Once you’re connected, you have to login. There’s a default setup for this explained in the manual, so one of the first suggested things with the intro wizard is setting up a new user. You can also designate the name of any USB storage options that are plugged into the USB Station.
One of the things you’ll notice right off the bat though is how nice the UI is. It’s very OS like, with the important icons on the left, which expand open to give you more options.
The top left menu is a drop down that gives you quick access to admin controls (if you’re logged in as such), while the control panels holds a link to pretty much everything you can do as part of the DS 3 software.
There are basic setup options, all of which can be found in other Synology NAS drives. However, those that are more used to the full features of those will notice the missing Surveillance station. You do however still get the iTunes, Media server, Audio Station, Download Station and File station.
The File station is simply a file manager for your attached drives. However, this being a network device, it also lets you move files around among any workgrouped computers within reach. It’s a little unnecessary in some ways since likely you’ll be accessing this from a computer on the network anyway, but if you wern’t or if you were using one that wasn’t workgrouped in, it could save you some hastle.
NB. File names removed because they were completely legally downloaded…
The audio station is a pretty solid music player that lets you listen to music found on the attached storage you plug into the USB Station. It has the typical features of Windows Media player or the like with pause, skip, stop and volume controls. There’s also the option of istening to online radio stations and listing the tracks by Artist, album, genre etc.
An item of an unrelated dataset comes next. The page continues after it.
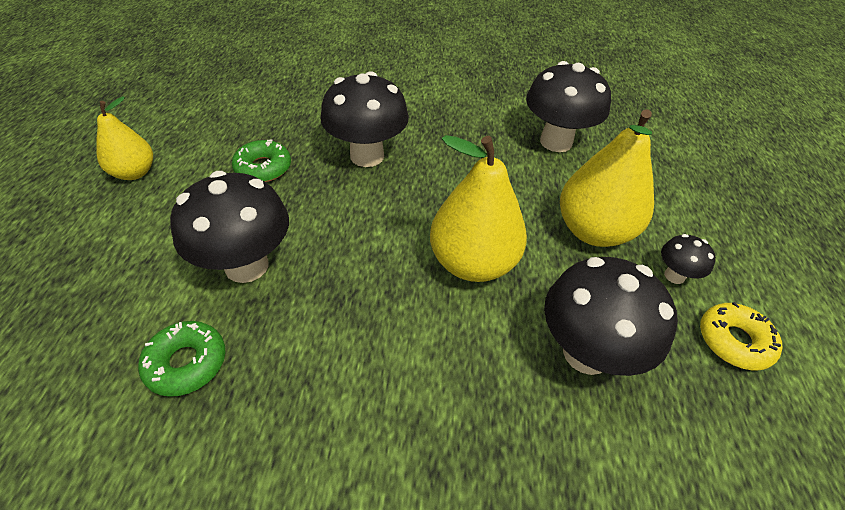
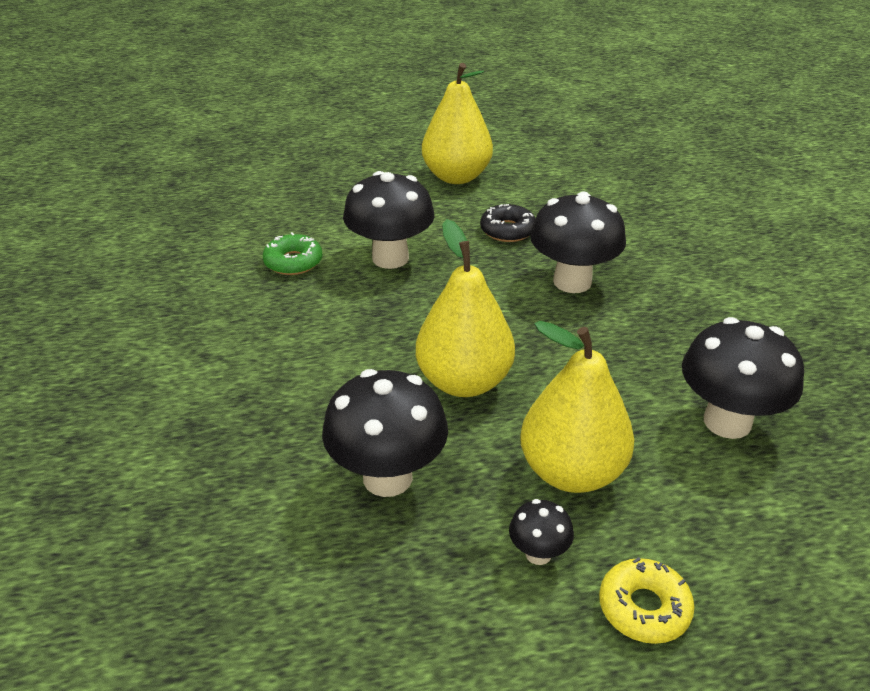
camera: 75 degrees right, 10 degrees down
yellow pear [96,96,153,180] -> yellow pear [422,63,493,184], size x1.66
green donut [232,139,291,182] -> black donut [480,204,535,242]
yellow donut [700,302,782,370] -> yellow donut moved to [599,557,695,644]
The download station is something that will appeal to many I would think. It enables the use of rapidshare and similar downloads along with torrents and emule. The latter must be enabled along with the Download Station istself, though you must comply with download laws. Don’t we all?
The download manager isn’t the easiest to use as you still need to either download the torrent files directly, and then add them to the manager, or copy the torrent download links and then paste them into the form. It is however an easy way of having downloads run by themselves without your main PC needing to be on; as long as you have space on the attached storage.
Within the options menu there are a tonne of adjustable settings, showing that you can use any accounts you might have on rapidshare, megaupload or similar by inputting your login information and connecting through the download manager.
One issue I did have with this manager is that no matter how I formatted the settings, I could never get a very strong download speed. Even with a wireless connection, my desktop never struggles to get several hundred KB/s speeds in utorrent or with browser downloads, why not the USB station?
Another feature that Xbox or PS3 users might like is that the USB Station 2 can also be used as a DLNA server which makes it possible to steam videos, images and music to your console. This is of course doable with full NAS servers like Synology’s larger, more expensive offerings, but by attaching your own drive you can do most of these things with a smaller form factor and less expenditure.
NB. Not being an iTunes user, I’m afraid I can’t attest to the usefullness of that portion of the USB Station.
While this is nothinig new to people that have network capable printers, as many of them are, those without might find this feature quite useful. You’ll need to plug your printer in two one of the two available USB ports – most likely the one remaining as you’ll have a drive in the other – and install default drivers through Windows’ driver finder, but after that, it’s simply a case of selecting the networked printer as your default option and away you go.